There is a division of labor here. The clergy and religious comprise only one tenth of one percent of the Church. The laity comprises 99.9 percent of the Church. We must think in these terms. The vast majority of the labor for shaping the secular culture with the values of the Gospel will come from the laity. This is the role of the lay apostolate. They will also be the major artisans of a Catholic culture that will embrace God’s plan.
The clergy has a very small, but extremely crucial, role to play. They are to teach God’s plan for marriage, spousal love and family. They do this by teaching the moral principles that are firmly rooted in the Gospels. They must retrieve the ability to teach morality from the pulpit, in the confessional, and in the private counseling. Proclaiming God’s plan, and explaining its intrinsic goodness, is the task of the ordained minister. They speak with a God-given authority when they announce the Gospel of marriage, spousal love and family.

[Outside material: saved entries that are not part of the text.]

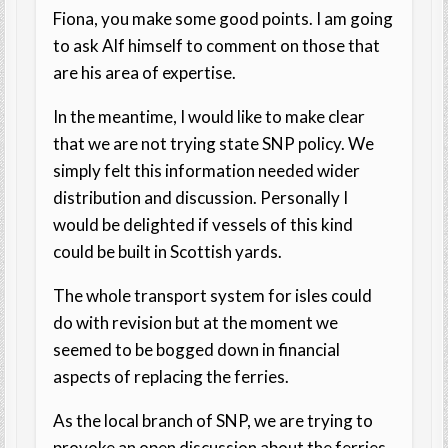
Fiona, you make some good points. I am going
to ask Alf himself to comment on those that
are his area of expertise.
In the meantime, I would like to make clear
that we are not trying state SNP policy. We
simply felt this information needed wider
distribution and discussion. Personally I
would be delighted if vessels of this kind
could be built in Scottish yards.
The whole transport system for isles could
do with revision but at the moment we
seemed to be bogged down in financial
aspects of replacing the ferries.
As the local branch of SNP, we are trying to
provoke an open discussion about the ferries.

Then the laity assumes their role. The laity receives God’s plan and then will find ways to implement this teaching and these values into the fabric of daily life. They are to bring these values to their marriages, their families, their neighborhoods, communities and to the broader public. Married couples will teach young couples preparing for marriage. Well-trained couples will teach other couples the methodology of NFP. Large segments of time must be given to the teaching of NFP, but then there are so many eligible couples to draw upon to become teachers. Every couple who enjoys a good marriage wants to help newly weds discover what they have discovered. When complications arise with the use of NFP, and the interpretation of charting, then trained Catholic nurses and doctors will lend their expertise to couples. Marriage counselors, and coaching couples, will assist young couples through their difficulties in the early years of their marriage.
The essential components to the retrieval of God’s plan are already in place. There are several national providers of NFP, who provide training of teachers, publish journals, and do research in NFP. The Pope Paul VI Institute trains doctors and nurses in the advanced techniques of naprotechnology, and how to address the various medical complications associated with responsible parenthood. Many dioceses have family life directors and NFP coordinators who facilitate the training and distribution of NFP teachers. Pope John Paul II’s theology of the body is a powerful tool for helping men and women to understand the richness of God’s plan for us as bodied persons. Some Catholic high schools and colleges are promoting these teachings with enthusiasm. The priests of NFP Outreach offer their resources to dioceses throughout the USA, and elsewhere in the world. There are now seven Pope John Paul II Institutes for Marriage and the Family located throughout the world. These institutes offer advanced degrees to young men and women who will assume leadership positions in diocesan chanceries and parish ministries for the family.